The making of elite forces
Somalia’s chief of defense forces, an avuncular man with spectacles and a grey mustache, works in a large office at the defense ministry, sitting in a leather swivel chair beneath a portrait of himself. Like many senior officers, General Dahir Adan Elmi served under the dictator Siad Barre. When the government collapsed he went into exile, where he stayed for 21 years before coming out of retirement. “I came back because I think I can help the Somali army, in a couple of years, to rebuild itself to stand on its own two feet,” he told me.
The general said it is a tough job to construct a military mid-conflict out of the available components: a top-heavy officer class, and ex-retirees plus “local militia, tribal militia, freelance militias” all from different clans and regions.
His wish list for the Somali army reveals just how unfit it is: “We need more capacity building, more training, more small arms and ammunition. We need fuel, food, field hospitals, physical structures and buildings. And we need a biometric system,” he added, with a laugh. “Because most [Somalis] have the same name! There are so many Mohameds, so [at] any time which Mohamed are you talking about?”
Some suggest the way to transcend clan in the armed forces is to return to the kind of intensive military training that the likes of Gen. Elmi enjoyed in Siad Barre’s days, when for two years new, young recruits lived and trained together away from their families. “That cleaned them of the clan and made them national, obedient to their officers and the flag,” said Zacharia Yusuf, Somalia analyst at the International Crisis Group. It is, he noted, a method used to great success by Al Shabaab. It’s also the sort of intensive training that AMISOM, the EU, and the US are now trying to carry out on a shorter time scale at Jazeera.
When Somalia’s nascent armed forces get it right, they are capable of success, as shown by the offensive which pushed Al Shabaab out of Qoryooley and a string of other towns. Operation Eagle, as it was called, placed SNA soldiers for the first time in the vanguard with AMISOM troops close behind.
And there is a test case for what Somali forces can do with greater resources and better training. The special forces of the National Intelligence and Security Agency (NISA), known locally as the Alpha Squad, have reportedly been coached by the CIA and are better armed, better trained, and better equipped than any of their colleagues. Tasked with finding Al Shabaab operatives in Mogadishu, they carry out regular night raids on suspected cells.

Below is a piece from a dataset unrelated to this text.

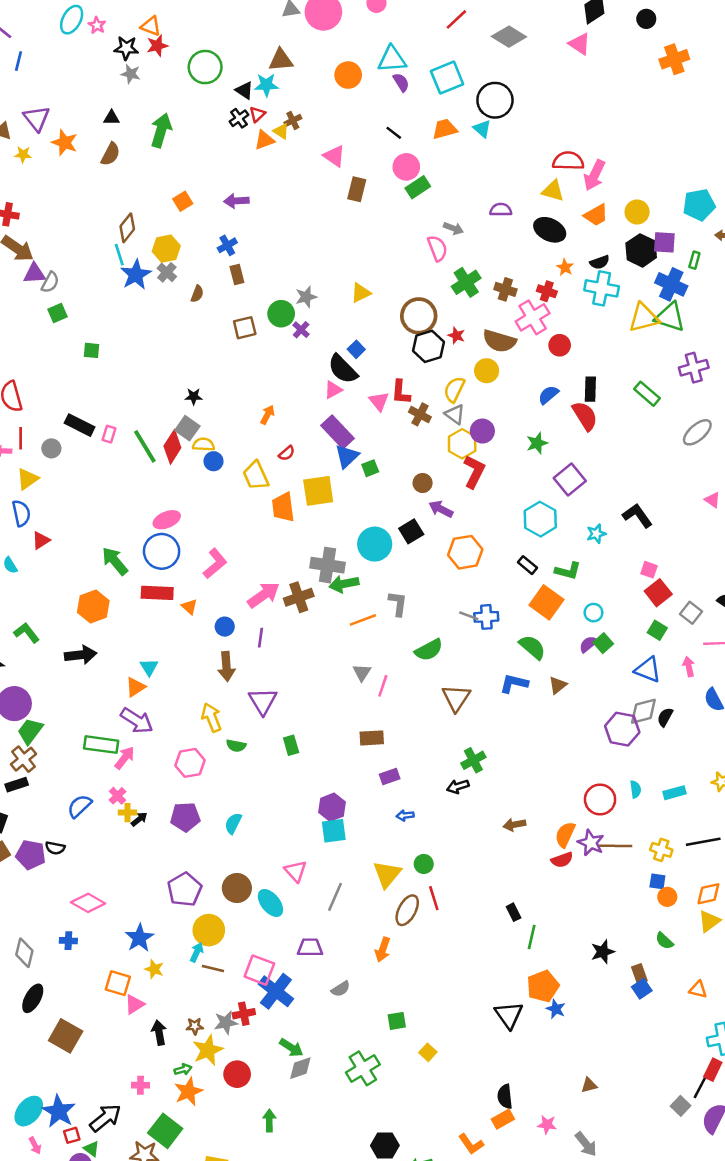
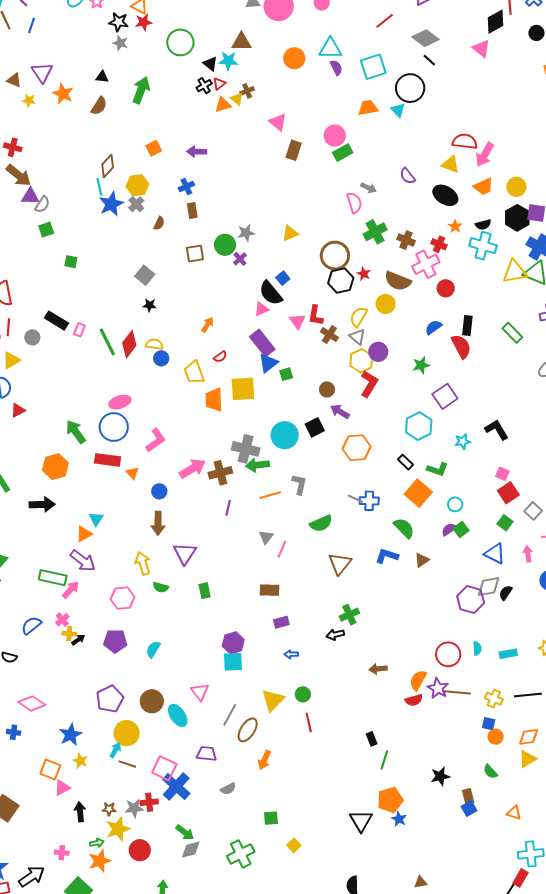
black line: (394, 133) -> (429, 60), moved
purple semicircle: (501, 210) -> (407, 176), turned -132
gray square: (187, 428) -> (145, 275), moved
purple line: (261, 638) -> (228, 508), moved
brown ellipse: (407, 910) -> (248, 730), moved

On a typically sweaty night in early May, Ugandan Special Forces, African Union police, the Somali army and police, and NISA conducted a joint operation to find and arrest a group of Al Shabaab bomb-makers and assassins close to the city’s Suqba’ad Market.
Arriving in a convoy of armored vehicles, the soldiers and police fanned out, establishing a secure cordon around a couple of blocks of low-rise cinder block buildings. The Alpha Squad, their identities hidden behind balaclavas, moved in and seized 10 men suspected of being Al Shabaab militants and sympathizers.
The suspects were blindfolded and made to kneel in the dirt. “There is still some investigation to do but we believe they are from the Amniyat,” a NISA officer told me, referring to an inner circle of terrorist planners and assassins close to Al Shabaab’s leader Ahmed Abdi Godane.
“We’ve been after these guys for a long time,” said army intelligence officer Colonel Farah Ali.
As dawn approached the suspects were loaded into pick-up trucks and driven away, bound for trial. The muezzin call sounded and the Muslim faithful appeared out of the gloom, passing armed and wary soldiers on their way to the mosque for morning prayers.
The roads to Qoryooley were still closed. Somewhere in the dim light, across the city, was Osman’s bereaved family.